Directions: Exact transcript, pictures excluded: write out every record below.

Material provided:
..........
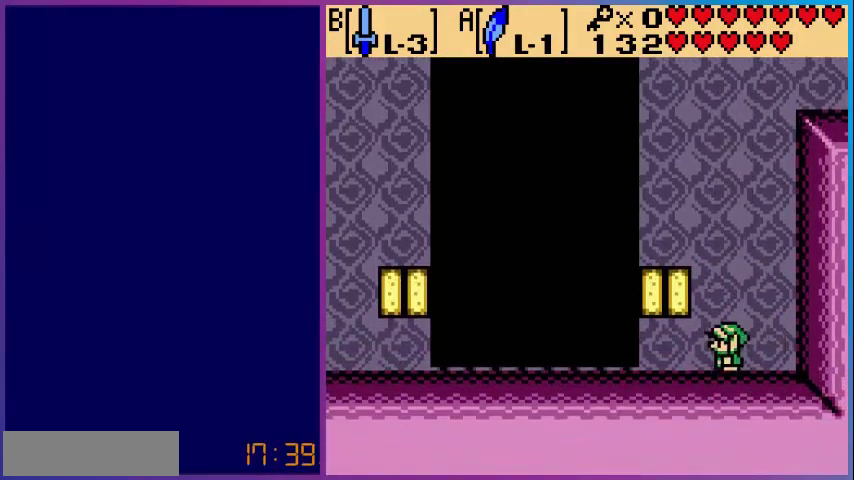
{"buttons": [], "events": [[280, "DPAD_LEFT", "up"]]}
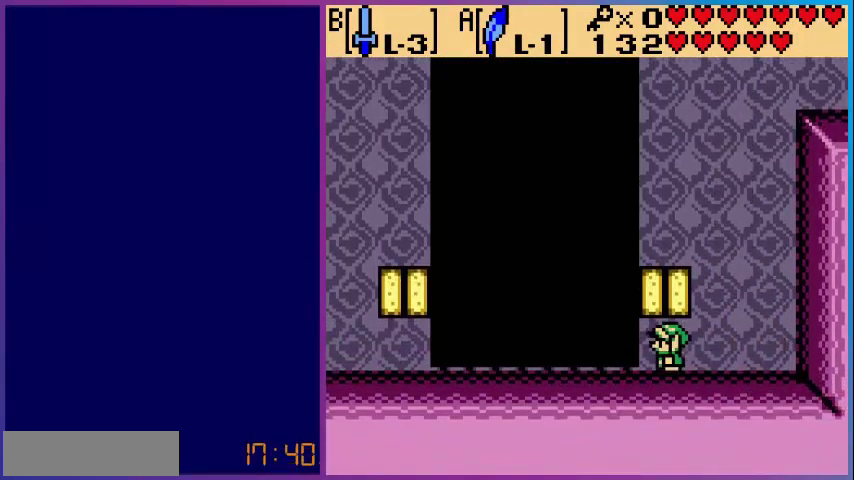
{"buttons": ["DPAD_UP"], "events": [[160, "DPAD_UP", "down"]]}
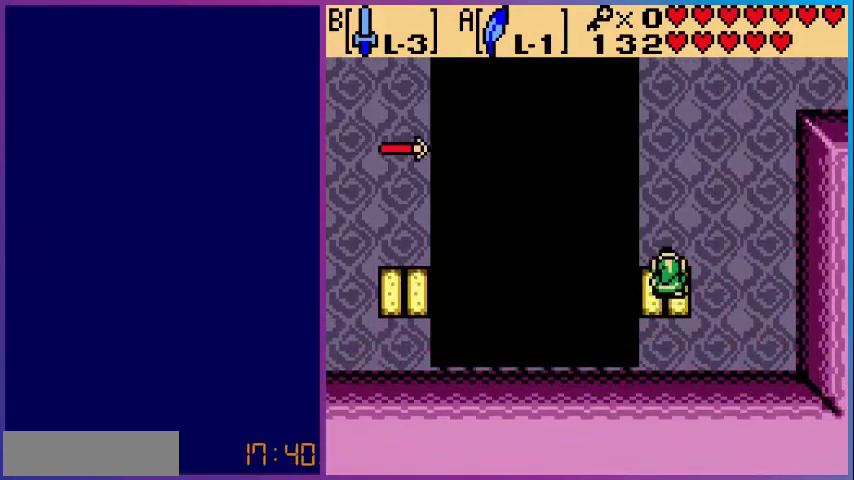
{"buttons": [], "events": [[360, "DPAD_UP", "up"]]}
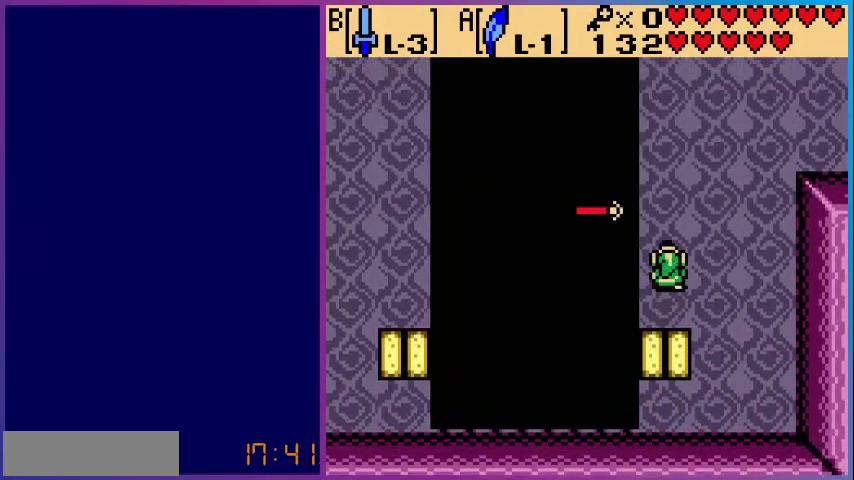
{"buttons": ["DPAD_LEFT"], "events": [[280, "DPAD_UP", "down"], [480, "DPAD_LEFT", "down"], [480, "DPAD_UP", "up"]]}
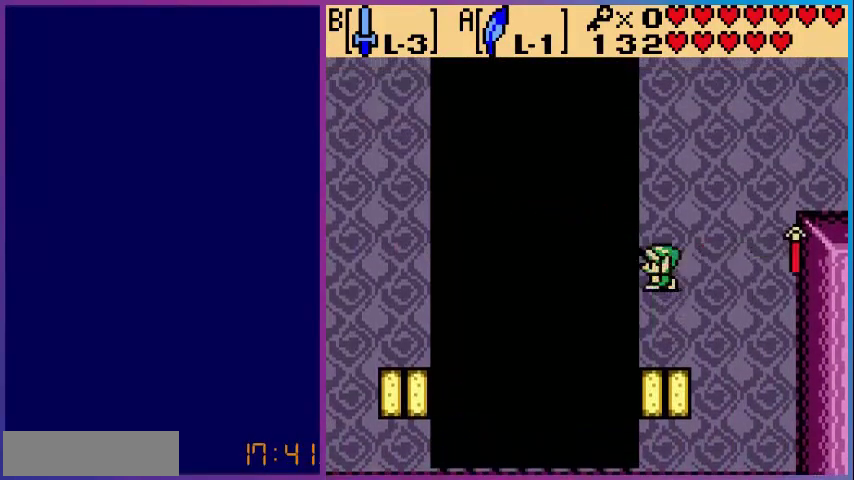
{"buttons": [], "events": [[40, "B", "down"], [80, "DPAD_LEFT", "up"], [160, "B", "up"]]}
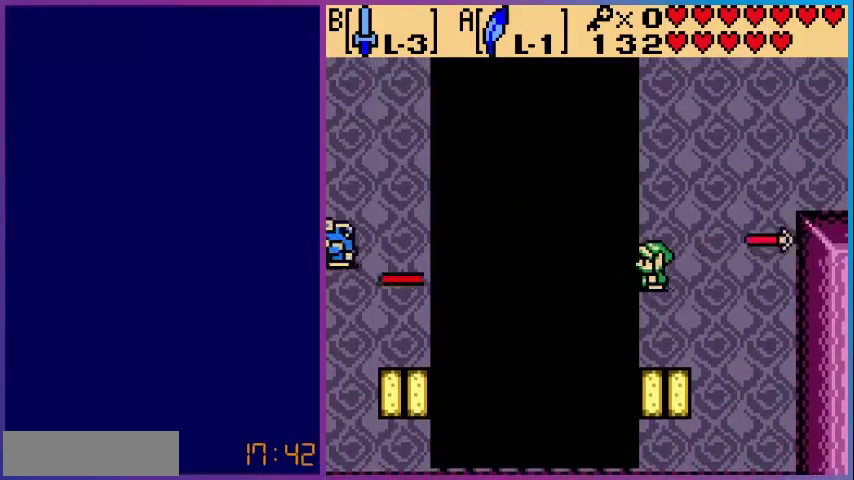
{"buttons": ["DPAD_RIGHT"], "events": [[400, "DPAD_RIGHT", "down"]]}
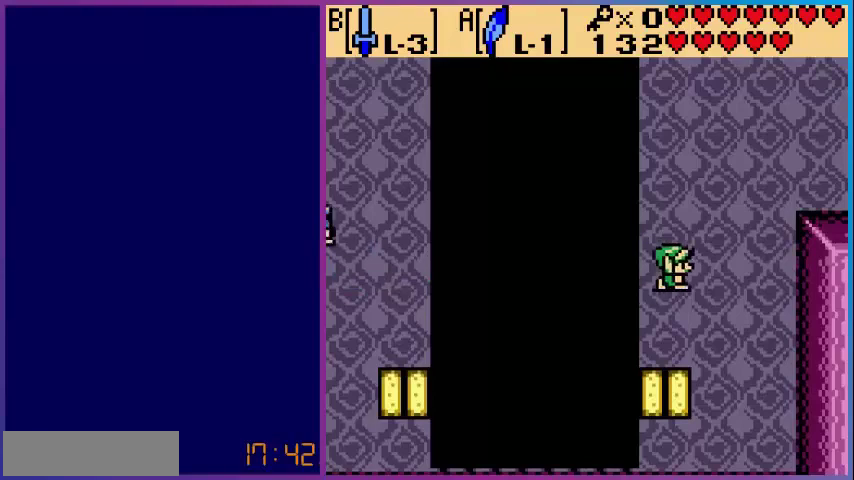
{"buttons": [], "events": [[40, "DPAD_RIGHT", "up"], [40, "DPAD_UP", "down"], [280, "DPAD_LEFT", "down"], [320, "DPAD_UP", "up"], [360, "B", "down"], [360, "DPAD_LEFT", "up"], [480, "B", "up"]]}
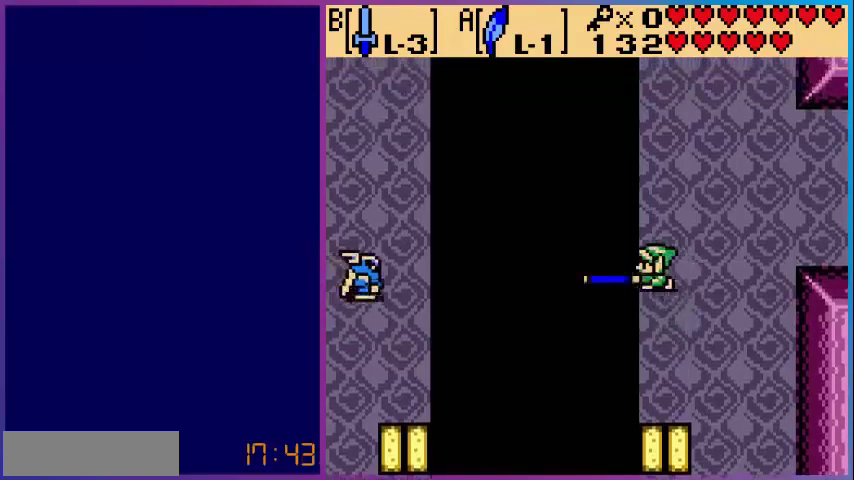
{"buttons": [], "events": [[280, "B", "down"], [400, "B", "up"]]}
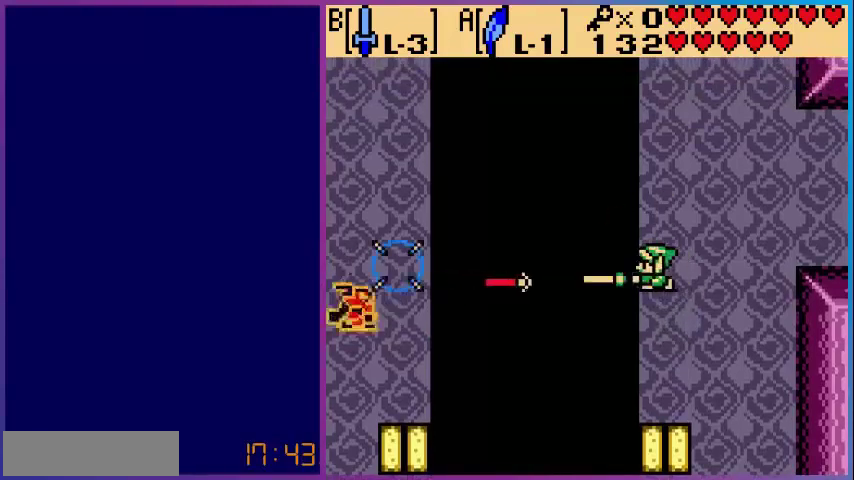
{"buttons": [], "events": [[120, "DPAD_UP", "down"], [440, "DPAD_UP", "up"]]}
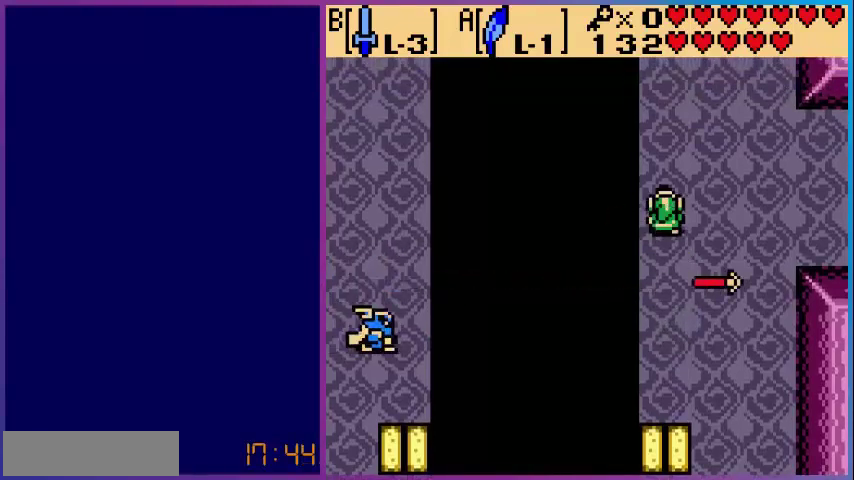
{"buttons": ["DPAD_DOWN"], "events": [[120, "DPAD_DOWN", "down"]]}
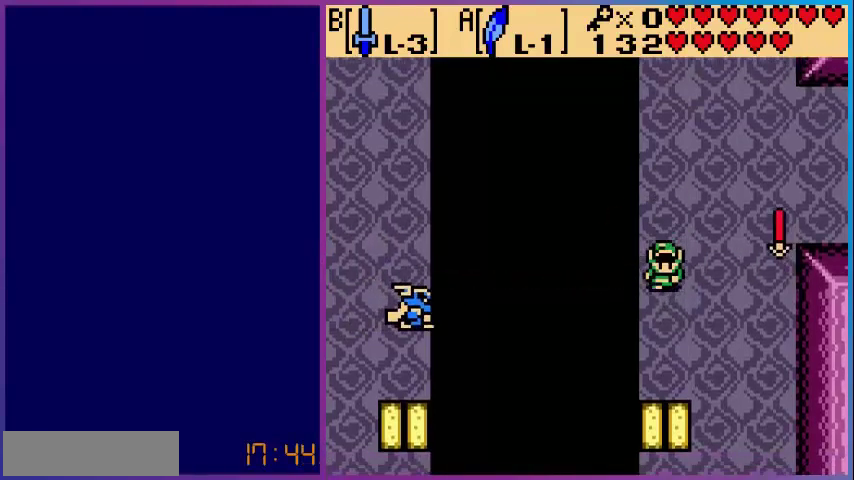
{"buttons": [], "events": [[280, "DPAD_DOWN", "up"], [280, "DPAD_LEFT", "down"], [360, "B", "down"], [360, "DPAD_LEFT", "up"], [480, "B", "up"]]}
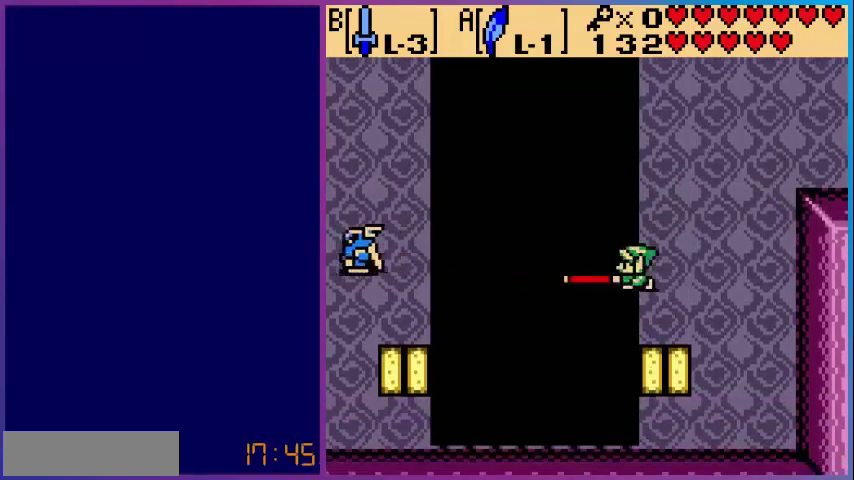
{"buttons": [], "events": []}
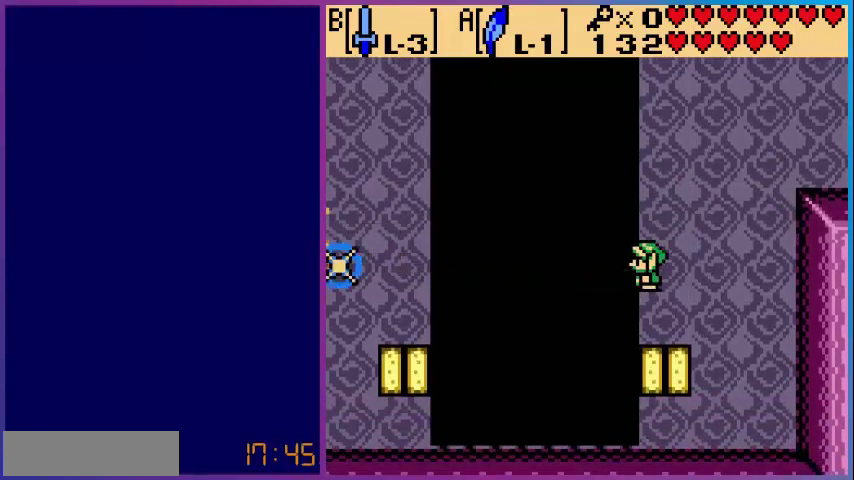
{"buttons": [], "events": [[80, "DPAD_RIGHT", "down"], [280, "DPAD_RIGHT", "up"], [280, "DPAD_UP", "down"], [480, "DPAD_UP", "up"]]}
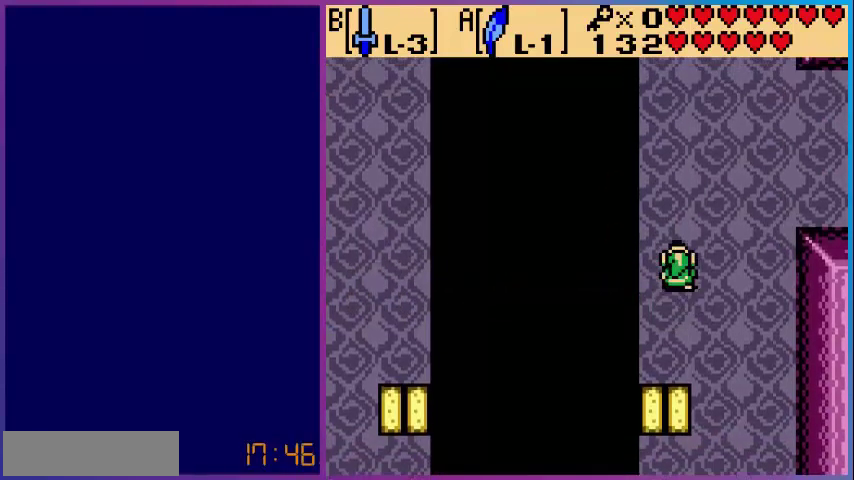
{"buttons": [], "events": [[240, "START", "down"], [400, "START", "up"]]}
..........
Written answer:
{"buttons": [], "events": [[280, "DPAD_LEFT", "up"]]}
{"buttons": ["DPAD_UP"], "events": [[160, "DPAD_UP", "down"]]}
{"buttons": [], "events": [[360, "DPAD_UP", "up"]]}
{"buttons": ["DPAD_LEFT"], "events": [[280, "DPAD_UP", "down"], [480, "DPAD_LEFT", "down"], [480, "DPAD_UP", "up"]]}
{"buttons": [], "events": [[40, "B", "down"], [80, "DPAD_LEFT", "up"], [160, "B", "up"]]}
{"buttons": ["DPAD_RIGHT"], "events": [[400, "DPAD_RIGHT", "down"]]}
{"buttons": [], "events": [[40, "DPAD_RIGHT", "up"], [40, "DPAD_UP", "down"], [280, "DPAD_LEFT", "down"], [320, "DPAD_UP", "up"], [360, "B", "down"], [360, "DPAD_LEFT", "up"], [480, "B", "up"]]}
{"buttons": [], "events": [[280, "B", "down"], [400, "B", "up"]]}
{"buttons": [], "events": [[120, "DPAD_UP", "down"], [440, "DPAD_UP", "up"]]}
{"buttons": ["DPAD_DOWN"], "events": [[120, "DPAD_DOWN", "down"]]}
{"buttons": [], "events": [[280, "DPAD_DOWN", "up"], [280, "DPAD_LEFT", "down"], [360, "B", "down"], [360, "DPAD_LEFT", "up"], [480, "B", "up"]]}
{"buttons": [], "events": []}
{"buttons": [], "events": [[80, "DPAD_RIGHT", "down"], [280, "DPAD_RIGHT", "up"], [280, "DPAD_UP", "down"], [480, "DPAD_UP", "up"]]}
{"buttons": [], "events": [[240, "START", "down"], [400, "START", "up"]]}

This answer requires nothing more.